Centre for Internet & Society

The blog post by Prachi Shrivastava was published in Legally India on April 23, 2012.

Rajya Sabha’s member of parliament (MP) from Kerala, P Rajeeve, whose statutory motion to annul the IT (Intermediaries Guidelines) Rules 2011 is slated for discussion in Parliament tomorrow, aims to convene a meeting of MPs, internet societies, and bloggers in the first week of May to create awareness against the draconian effect of the rules.

“Most of the MPs need to know about this,” Rajeeve told Legally India, explaining that statutory motions are generally not easy to pass. “Actually we are trying to create awareness by organizing a session. The issue will be the IT Rules 2011 and how it is against the constitution, how it is against natural justice, how it is against due process of law.”

“The motion has been accepted. The committee has allotted time for discussion on the twenty fourth. Thereafter it will come to the house. In this part of the session I am trying to coordinate other MPs to get support”, he said.

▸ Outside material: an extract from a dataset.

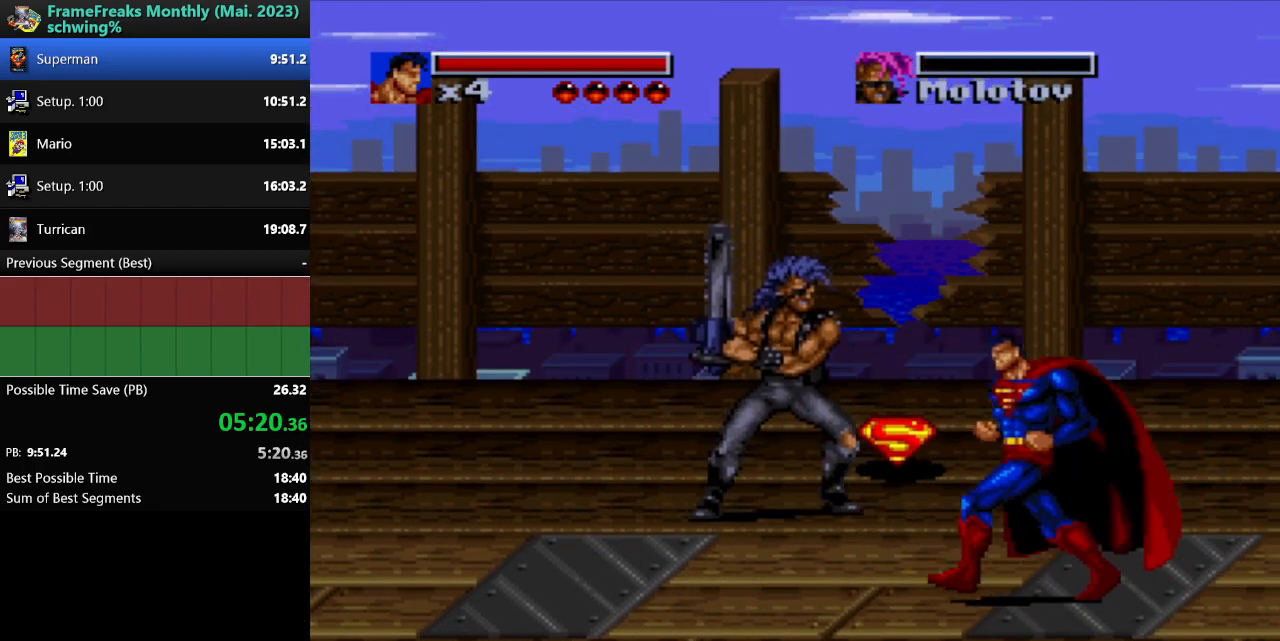
{"buttons": ["DPAD_LEFT"], "events": [[117, "DPAD_UP", "up"], [167, "Y", "down"], [267, "Y", "up"], [367, "Y", "down"], [467, "Y", "up"]]}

Rajeeve’s motion of 23 March 2012, as first reported by CIS-India, was not his first attempt at bringing the IT rules into the spotlight. When the rules were in draft stage, he had made a zero hour mention against them for being in violation of freedom of speech and expression, by over-scrutinising bloggers, over-authorising intermediaries, and letting the government, individuals and institutions by-pass the due process of law.

Rajeeve was one of the nine panelists in the open discussion on “Resisting Internet Censorship”, organised by the Centre for Internet and Society (CIS) and Foundation for Media Professionals, in Bangalore on Saturday, 21 April. The discussion, addressing an audience of 40, was moderated by veteran journalist Paranjoy Guha Thakurta.

Other panelists included Mahesh Murthy, founder of digital marketing website Pinstorm, Sudhir Krishnaswamy, founding member of Centre for Law and Policy Research, Na Vijayashankar, director of Cyber Law College, and Siddharth Narain from the Alternative Law Forum.

Also on the panel were Rishabh Dara, Google policy fellow who conducted a study last year on intermediary liability in India and its chilling effects on free expression, BG Mahesh, founder of Oneindia.com, Ram Bhat, co-founder of community media collective Maraa, and Pranesh Prakash, programme manager at CIS.

Prakash said that the discussion brought together different perspectives, even those of the entrepreneur, like BG Mahesh and Mahesh Murthy. “Transparency in the terms of censorship is good. We are not saying all censorship is bad, but that it should be transparent.”

Prakash told Legally India about the various experiences shared by panelists, of the lack of transparency in the present system of censorship. While one faced harassment by the police over trivial procedural compliances, there was complaint for defamation against an article syndicated by another from a different publication’s press release. “And we read the article over and over and over again but couldn’t find anything which was remotely defamatory.”

Legal experts on the panel, Kirshnaswamy and Vijayashankar, spoke about the constitutionalism behind free speech provisions. Narain shed light on the fact that while excessive energy has been expended on highlighting which content should not be banned, little has been spent on examining the operative procedures behind censorship.

Dara spoke about his research and how it not only revealed that content was being frivolously removed on complaints to intermediaries, but also that the people whose content was being removed were not being informed of the same. There was no public notice of the removal.

Bhat’s discourse drew attention to the history of censorship in India and elicited the fact that the Indian press has in fact been censored in an upsetting manner even since the revolt of 1857.

Murthy made the observation that statistically speaking, in India the number of internet users exceeds television watchers, which has made social media unfathomably important while the internet is no longer elitist.

A number of related Indian initiatives have been gathering momentum in recent months, such as  signature campaigns for internet freedom, and offline protests such as the Free Software Movement in Karnataka and the Save your Voice in Delhi, are the order of the day. Other actions include writing to MPs, asking them to vote in favor of Rajeeve’s statutory motion for annulment of the IT rules.

Kerala-based advocate Shojan Jacob filed the first ever writ challenging the rules in the Kerala High Court last month.

The rules enable any individual or public or private institution to get content removed from websites, in most cases simply by notifying the website owners or intermediaries such as Google, Yahoo and others.

Takedown requests can be based on any of 15 vaguely drafted parameters, without stating any reasons or requiring any judicial or quasi-judicial order in support.